More early battened deltas

My first multi-battened deltaEarly Battened deltaThese kites are representative of my hang glider-inspired wing shapes. The idea was to extend wing fabric beyond the support of the frames. (The problems this caused outweighed any theoretical advantage.) They look neat in photos, but that's about all that's good about them. They have terrible stalls, and tend to flap and flop about during certain turning maneuvers.

My favorite batten design

These pictures show my favorite batten usage, where the wing area doesn't extend beyond the baseline on the wing plan. This solves the problem of the extra fabric flapping up and down too much. The single battens run from the midpoint of the trailing edge to the spreader pocket, neatly tensioning the fabric exactly where it needs it, while remaining independent of any wing flexing.

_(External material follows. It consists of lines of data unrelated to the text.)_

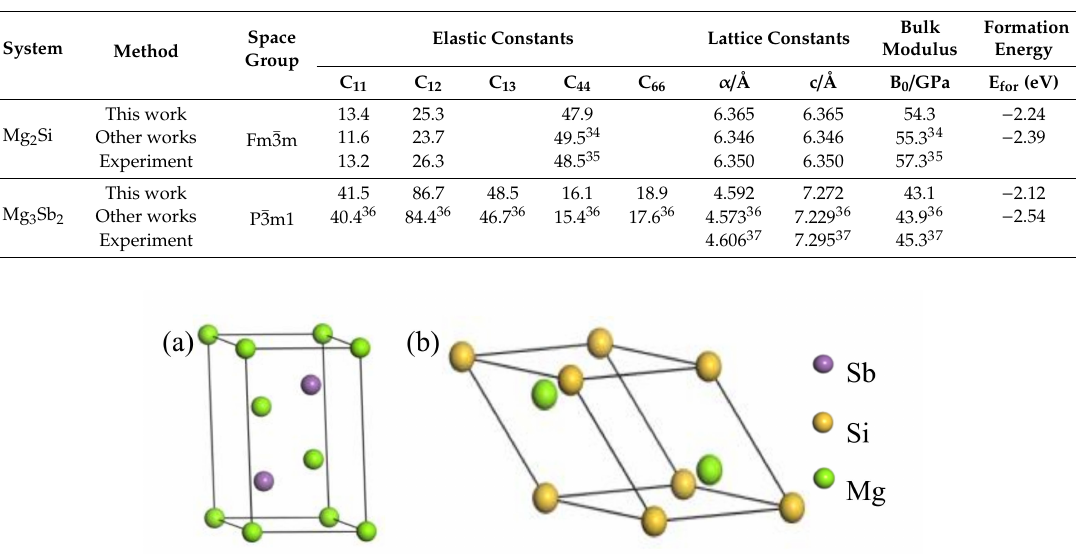
Figure 1. The crystal structure of ( a ) Mg 3 Sb 2 and ( b ) Mg 2 Si.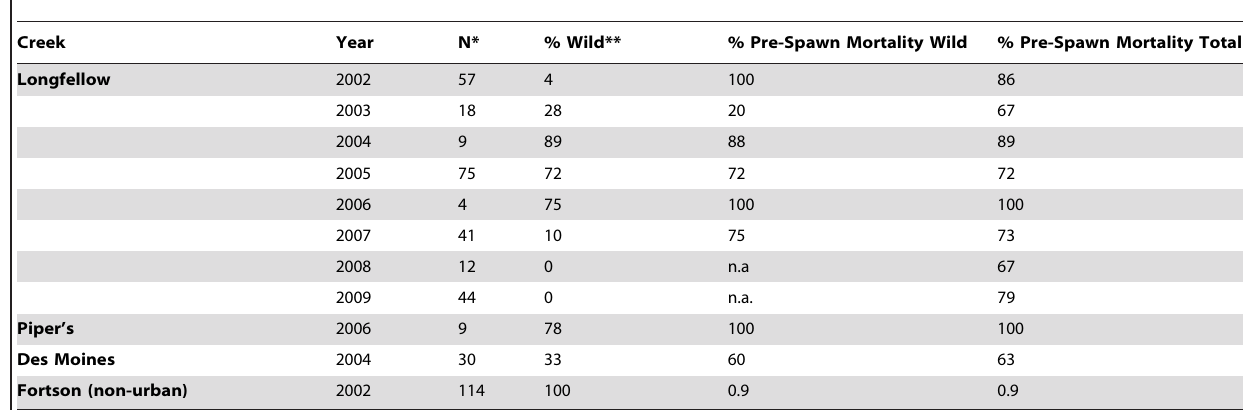
Table 2. Rates of coho pre-spawn mortality in Puget Sound lowland streams surveyed daily from 2002–2009.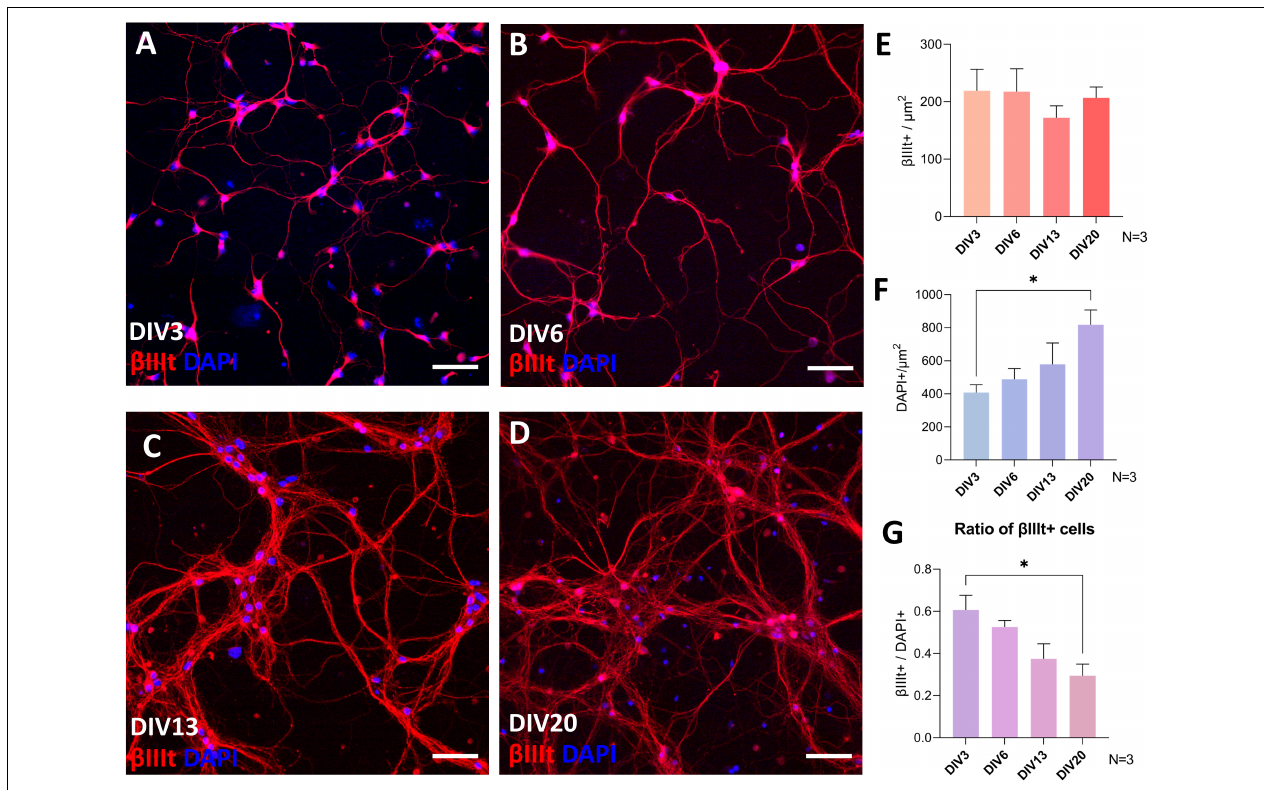
FIGURE 2 | β III tubulin and DAPI immunocytochemistry analysis of the cultures during day in vitro (DIV) 3 (A) , DIV6 (B) , DIV13 (C) , and DIV20 (D) . The number of neurons was stable during cultivation (E) , but the number of cells assessed by DAPI increased continuously (F) , which led to a decrease in the ratio of neuronal population in the culture (G) . Scale bars: 50 µ m. Data are shown as means + SEM of N = 3 biological replicate cultures; * p <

The first two are about 9ft 10in span.

The bottom two here are 14ft 4inch ones, all wood frames. (Sometimes I extended the fins, sometimes I didn't.)

In the end I found that battens could easily be snapped or lost. Assembly in the field took that much longer. At the kite building stage, the time-consuming extra detailing required had to be done with the utmost precision to preclude having separate left and right battens. The kites were heavier in the air - by a trifling amount - but there wasn't any noticeable performance gain to justify the increased construction cost.

Battens on a Clipper

This is the kite that finally put me off battens forever. The battens added virtually nothing to the kite's performance.

The principle is the same - run battens from the spreader pockets to the midpoint of the trailing edge line, filling in some of the wing area lost to the normal deep scallops. Battens require a lot of finicky little parts assembled with a high degree of precision - and then they are easily lost or broken in the field. They do nothing for the kite's handling. I've concluded it's better to concentrate on kites without these costly yet relatively useless complications.